::: Material shown :::
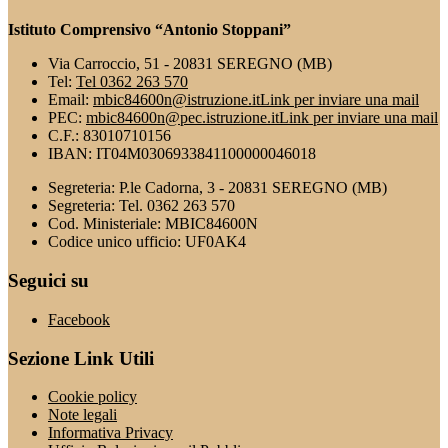
Istituto Comprensivo “Antonio Stoppani”
Via Carroccio, 51 - 20831 SEREGNO (MB)
Tel:
Tel 0362 263 570
Email:
mbic84600n@istruzione.it
Link per inviare una mail
PEC:
mbic84600n@pec.istruzione.it
Link per inviare una mail
C.F.: 83010710156
IBAN: IT04M0306933841100000046018
Segreteria: P.le Cadorna, 3 - 20831 SEREGNO (MB)
Segreteria: Tel. 0362 263 570
Cod. Ministeriale: MBIC84600N
Codice unico ufficio: UF0AK4
Seguici su
Facebook
Sezione Link Utili
Cookie policy
Note legali
Informativa Privacy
:::
● **Description of the task**
When copying the records, reproduce every entry exactly and omit all pictures.

● **Task output**
Istituto Comprensivo “Antonio Stoppani”
Via Carroccio, 51 - 20831 SEREGNO (MB)
Tel:
Tel 0362 263 570
Email:
mbic84600n@istruzione.it
Link per inviare una mail
PEC:
mbic84600n@pec.istruzione.it
Link per inviare una mail
C.F.: 83010710156
IBAN: IT04M0306933841100000046018
Segreteria: P.le Cadorna, 3 - 20831 SEREGNO (MB)
Segreteria: Tel. 0362 263 570
Cod. Ministeriale: MBIC84600N
Codice unico ufficio: UF0AK4
Seguici su
Facebook
Sezione Link Utili
Cookie policy
Note legali
Informativa Privacy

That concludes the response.